Late Career

Immediately after World War 2, Murrow had several different job offers from academia to government. He eventually decided to stay at CBS as Vice President of CBS, Director of News and Public Affairs. This was in 1946, but by 1947, he discovered that pushing a pencil was not for him so he went back to what he

From 1947 until 1961, Murrow worked as a news man. In addition to See It Now and This I Believe, he was a news analyst for CBS News, Person to Person, CBS Reports, Small World, and more. As with everything else in the world, nothing stays the same.

Murrow had his ideas about how the news should run. It should be free from influence, from the network or sponsors, and you must always, always tell the truth. CBS corporate and sponsors chaffed at Murrow’s independence. He had no qualms about criticizing sponsors or his industry.

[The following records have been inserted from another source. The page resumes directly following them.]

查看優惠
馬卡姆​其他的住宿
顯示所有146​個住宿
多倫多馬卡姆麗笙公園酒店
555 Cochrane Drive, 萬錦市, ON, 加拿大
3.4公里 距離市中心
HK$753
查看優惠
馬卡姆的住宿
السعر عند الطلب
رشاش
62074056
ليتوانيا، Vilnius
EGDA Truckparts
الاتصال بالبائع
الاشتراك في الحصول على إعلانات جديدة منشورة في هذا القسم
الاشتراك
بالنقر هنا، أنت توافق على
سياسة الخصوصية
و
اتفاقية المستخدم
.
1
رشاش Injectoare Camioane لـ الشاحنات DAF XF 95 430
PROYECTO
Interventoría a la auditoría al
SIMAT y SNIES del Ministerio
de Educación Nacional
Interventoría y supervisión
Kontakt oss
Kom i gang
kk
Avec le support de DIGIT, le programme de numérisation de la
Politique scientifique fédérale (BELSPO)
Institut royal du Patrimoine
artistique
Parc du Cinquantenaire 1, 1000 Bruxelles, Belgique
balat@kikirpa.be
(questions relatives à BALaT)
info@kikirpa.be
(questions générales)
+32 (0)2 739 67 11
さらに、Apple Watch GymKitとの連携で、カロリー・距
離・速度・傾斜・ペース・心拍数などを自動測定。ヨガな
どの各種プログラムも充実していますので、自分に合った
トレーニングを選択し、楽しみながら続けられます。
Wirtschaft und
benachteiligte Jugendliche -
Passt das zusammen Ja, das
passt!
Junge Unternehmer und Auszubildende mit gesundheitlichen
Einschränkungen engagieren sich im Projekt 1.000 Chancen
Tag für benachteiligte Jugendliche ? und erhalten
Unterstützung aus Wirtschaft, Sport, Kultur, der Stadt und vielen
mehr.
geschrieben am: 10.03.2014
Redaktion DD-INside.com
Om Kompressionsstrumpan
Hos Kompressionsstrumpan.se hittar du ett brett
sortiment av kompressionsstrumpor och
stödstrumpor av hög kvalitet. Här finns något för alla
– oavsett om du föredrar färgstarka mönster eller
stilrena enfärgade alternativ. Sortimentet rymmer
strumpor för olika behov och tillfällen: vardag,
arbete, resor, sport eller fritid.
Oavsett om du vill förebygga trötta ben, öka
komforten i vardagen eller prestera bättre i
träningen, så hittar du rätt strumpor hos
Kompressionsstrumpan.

As the television industry grew, the news divisions gave way to entertainment.

The entertainment side of the business brought in the most revenue and decisions were increasingly made based on the programming that brought in the most money. As a result, the budget for news shows shrank.

In addition, Murrow had his disagreements with other people at CBS. During the CBS quiz show scandal in the 1950s, Frank Stanton, president of CBS, compared the situation where CBS was feeding answers to contestants to the way Murrow and his team prepared for Person to Person. Stanton implied that Murrow was being dishonest in his reports. Understandably, Murrow was insulted and protested.

Murrow was reluctant to take on sponsors for many reasons, but the main reason is the possible influence sponsors might bring to bear. He believed that it was necessary to tell the truth without anyone trying to censor him. For example, when See It Now aired the Radulovich show, CBS was reluctant to air the show because ALCOA was the sponsor and ALCOA sold a lot of metal to the Air Force and Murrow was criticizing the Air Force.

As a result of his uncompromising ethics and because the news landscape was changing, Murrow saw his shows cancelled one-by-one. The final blow was his speech at the Radio and Television News Directors Association (RTNDA) where he severely criticized those in his own profession. He called them complacent and accused them of using television to delude the masses. While it was OK to criticize those outside the industry, it was not OK to criticize those inside the industry.

In 1961, Murrow made the difficult decision to leave the industry handing the baton to Walter Cronkite.